Please quote the text of every item below, word for word and line for line.

----

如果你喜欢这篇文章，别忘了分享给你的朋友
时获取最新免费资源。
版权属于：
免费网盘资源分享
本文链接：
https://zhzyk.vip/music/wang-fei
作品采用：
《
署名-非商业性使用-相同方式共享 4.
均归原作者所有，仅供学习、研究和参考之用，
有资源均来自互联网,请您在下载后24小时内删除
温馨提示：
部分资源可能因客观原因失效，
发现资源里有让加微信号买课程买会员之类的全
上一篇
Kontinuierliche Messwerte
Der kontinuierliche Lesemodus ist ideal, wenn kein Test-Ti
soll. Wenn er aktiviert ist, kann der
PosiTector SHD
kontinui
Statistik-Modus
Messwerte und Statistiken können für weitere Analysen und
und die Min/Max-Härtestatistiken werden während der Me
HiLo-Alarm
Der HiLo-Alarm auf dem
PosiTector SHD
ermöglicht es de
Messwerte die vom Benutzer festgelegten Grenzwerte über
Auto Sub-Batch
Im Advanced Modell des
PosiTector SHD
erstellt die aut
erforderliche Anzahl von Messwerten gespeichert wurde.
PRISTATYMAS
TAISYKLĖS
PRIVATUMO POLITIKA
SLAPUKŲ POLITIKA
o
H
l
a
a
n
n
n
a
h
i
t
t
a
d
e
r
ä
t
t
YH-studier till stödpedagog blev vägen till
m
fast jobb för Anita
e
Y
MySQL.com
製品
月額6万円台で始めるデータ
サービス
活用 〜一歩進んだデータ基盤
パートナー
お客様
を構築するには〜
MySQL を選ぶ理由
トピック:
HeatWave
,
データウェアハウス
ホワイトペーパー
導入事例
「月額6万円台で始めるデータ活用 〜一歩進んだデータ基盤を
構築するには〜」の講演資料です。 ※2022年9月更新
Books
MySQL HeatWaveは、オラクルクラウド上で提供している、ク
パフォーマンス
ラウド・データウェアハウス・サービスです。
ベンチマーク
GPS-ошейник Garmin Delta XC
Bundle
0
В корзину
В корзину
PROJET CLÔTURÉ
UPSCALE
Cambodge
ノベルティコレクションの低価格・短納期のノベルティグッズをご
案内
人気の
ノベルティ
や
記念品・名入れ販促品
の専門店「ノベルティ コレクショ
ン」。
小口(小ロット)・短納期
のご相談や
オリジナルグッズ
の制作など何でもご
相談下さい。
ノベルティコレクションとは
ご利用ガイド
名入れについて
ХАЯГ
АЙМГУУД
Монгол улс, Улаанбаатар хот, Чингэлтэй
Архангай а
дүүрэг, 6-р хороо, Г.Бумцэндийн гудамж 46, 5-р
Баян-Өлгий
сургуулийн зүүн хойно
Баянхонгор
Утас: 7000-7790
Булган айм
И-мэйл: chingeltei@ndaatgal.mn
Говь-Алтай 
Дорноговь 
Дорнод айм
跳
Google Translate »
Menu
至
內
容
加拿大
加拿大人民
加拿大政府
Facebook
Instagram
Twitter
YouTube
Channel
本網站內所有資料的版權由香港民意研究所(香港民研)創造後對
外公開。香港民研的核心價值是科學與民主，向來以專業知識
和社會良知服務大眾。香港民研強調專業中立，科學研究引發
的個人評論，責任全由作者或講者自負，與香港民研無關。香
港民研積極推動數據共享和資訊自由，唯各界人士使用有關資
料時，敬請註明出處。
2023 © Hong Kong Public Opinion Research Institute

----

◆ **Solution**:
如果你喜欢这篇文章，别忘了分享给你的朋友
时获取最新免费资源。
版权属于：
免费网盘资源分享
本文链接：
https://zhzyk.vip/music/wang-fei
作品采用：
《
署名-非商业性使用-相同方式共享 4.
均归原作者所有，仅供学习、研究和参考之用，
有资源均来自互联网,请您在下载后24小时内删除
温馨提示：
部分资源可能因客观原因失效，
发现资源里有让加微信号买课程买会员之类的全
上一篇
Kontinuierliche Messwerte
Der kontinuierliche Lesemodus ist ideal, wenn kein Test-Ti
soll. Wenn er aktiviert ist, kann der
PosiTector SHD
kontinui
Statistik-Modus
Messwerte und Statistiken können für weitere Analysen und
und die Min/Max-Härtestatistiken werden während der Me
HiLo-Alarm
Der HiLo-Alarm auf dem
PosiTector SHD
ermöglicht es de
Messwerte die vom Benutzer festgelegten Grenzwerte über
Auto Sub-Batch
Im Advanced Modell des
PosiTector SHD
erstellt die aut
erforderliche Anzahl von Messwerten gespeichert wurde.
PRISTATYMAS
TAISYKLĖS
PRIVATUMO POLITIKA
SLAPUKŲ POLITIKA
o
H
l
a
a
n
n
n
a
h
i
t
t
a
d
e
r
ä
t
t
YH-studier till stödpedagog blev vägen till
m
fast jobb för Anita
e
Y
MySQL.com
製品
月額6万円台で始めるデータ
サービス
活用 〜一歩進んだデータ基盤
パートナー
お客様
を構築するには〜
MySQL を選ぶ理由
トピック:
HeatWave
,
データウェアハウス
ホワイトペーパー
導入事例
「月額6万円台で始めるデータ活用 〜一歩進んだデータ基盤を
構築するには〜」の講演資料です。 ※2022年9月更新
Books
MySQL HeatWaveは、オラクルクラウド上で提供している、ク
パフォーマンス
ラウド・データウェアハウス・サービスです。
ベンチマーク
GPS-ошейник Garmin Delta XC
Bundle
0
В корзину
В корзину
PROJET CLÔTURÉ
UPSCALE
Cambodge
ノベルティコレクションの低価格・短納期のノベルティグッズをご
案内
人気の
ノベルティ
や
記念品・名入れ販促品
の専門店「ノベルティ コレクショ
ン」。
小口(小ロット)・短納期
のご相談や
オリジナルグッズ
の制作など何でもご
相談下さい。
ノベルティコレクションとは
ご利用ガイド
名入れについて
ХАЯГ
АЙМГУУД
Монгол улс, Улаанбаатар хот, Чингэлтэй
Архангай а
дүүрэг, 6-р хороо, Г.Бумцэндийн гудамж 46, 5-р
Баян-Өлгий
сургуулийн зүүн хойно
Баянхонгор
Утас: 7000-7790
Булган айм
И-мэйл: chingeltei@ndaatgal.mn
Говь-Алтай 
Дорноговь 
Дорнод айм
跳
Google Translate »
Menu
至
內
容
加拿大
加拿大人民
加拿大政府
Facebook
Instagram
Twitter
YouTube
Channel
本網站內所有資料的版權由香港民意研究所(香港民研)創造後對
外公開。香港民研的核心價值是科學與民主，向來以專業知識
和社會良知服務大眾。香港民研強調專業中立，科學研究引發
的個人評論，責任全由作者或講者自負，與香港民研無關。香
港民研積極推動數據共享和資訊自由，唯各界人士使用有關資
料時，敬請註明出處。
2023 © Hong Kong Public Opinion Research Institute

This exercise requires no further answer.